■ The problem
When you reach the line containing "black table lamp" in the data below, reproduce it and every line that follows, exactly and without additions.

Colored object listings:

[Start of section]

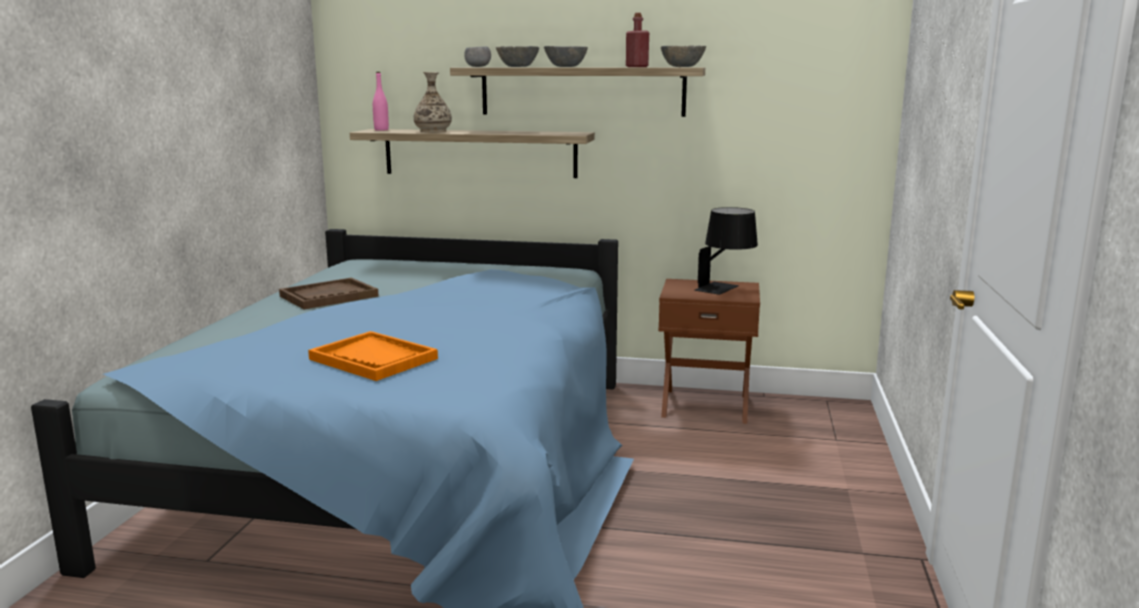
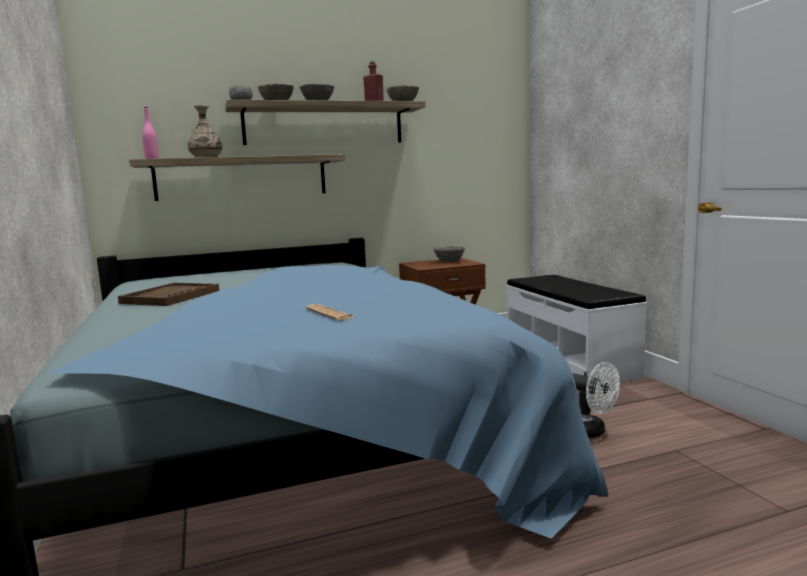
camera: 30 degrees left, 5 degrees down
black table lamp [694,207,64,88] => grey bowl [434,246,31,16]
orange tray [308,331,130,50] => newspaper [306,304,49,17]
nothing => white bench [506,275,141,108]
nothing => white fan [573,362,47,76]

[End of section]

■ Completed exercise
black table lamp [694,207,64,88] => grey bowl [434,246,31,16]
orange tray [308,331,130,50] => newspaper [306,304,49,17]
nothing => white bench [506,275,141,108]
nothing => white fan [573,362,47,76]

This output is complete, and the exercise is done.